The level of federal and state regulation of health care is greater now than at any time in our country’s history. It has and will affect everyone involved in health care. Large employer groups, like the Leapfrog Group, will continue to work with the health care industry (and exert pressure) to improve the outcomes of care and minimize the opportunity for errors.

AAACN will be at the table in a variety of ways as we work with our corporate sponsors, other professional organizations and the Nursing Organizations Alliance to define new roles, identify new educational needs, and define new sites for the delivery of health care to American citizens.

War and bioterrorism are with us again. War has always been with us in one form or another, but perhaps the stakes have never been quite as high as they are today. Organizations will evolve sophisticated disaster readiness plans that will require nurses to understand the critical role we play in implementing those plans. The essential elements of our response to war and bioterrorism will include readiness, security, responsiveness, communication, and connectivity.

What will be the predominant site for delivery of health care in the next 5, 10, or 15 years? The inpatient setting will meet the needs of patients requiring a high level of care. Ambulatory care will continue to grow at a rapid rate to provide the therapeutic environment for those patients who are not critically ill.

Telehealth will play a significant role in the emerging trends. It will help redefine how nursing care is provided to a large segment of the patient population. Telehealth nurses will contribute to nursing by helping develop a new body of knowledge and skill. AAACN will continue to provide products to meet the growing demand and needs of nurses working in this arena.

Our workplace issues continue to evolve. The shortage of health care professionals will not be short-lived. General discontent with today’s work environment will pose serious challenges for the foreseeable future. The goal is to create a work environment and professional culture that will attract and retain the best and the brightest for our profession. Each of us has a critical role to play in achieving that goal.


Our primary focus in this coming year will require that we answer two critical questions: first, how can we articulate AAACN’s value to our customers, our corporate sponsors, our employers, our professional community, and our members? Failing to do that will put us in jeopardy of losing our members and not retaining and enhancing our status in the professional community.

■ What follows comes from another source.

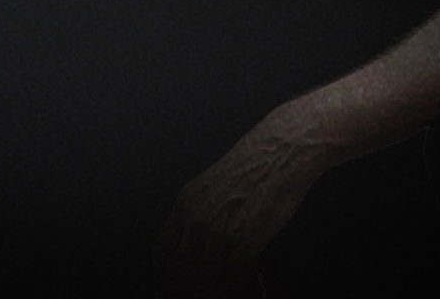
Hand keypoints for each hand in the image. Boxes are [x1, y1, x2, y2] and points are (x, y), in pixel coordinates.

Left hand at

Second, how can we articulate a strategy to achieve and sustain financial stability within the next 3 years? We are no more immune to financial pressures and strains than are our counterparts in health care and in business. To have fiscal stability we must increase our membership, add and retain our corporate sponsors, and continue to provide meaningful products, services, and value to our members.

Thank you for your support, and for your active involvement in AAACN.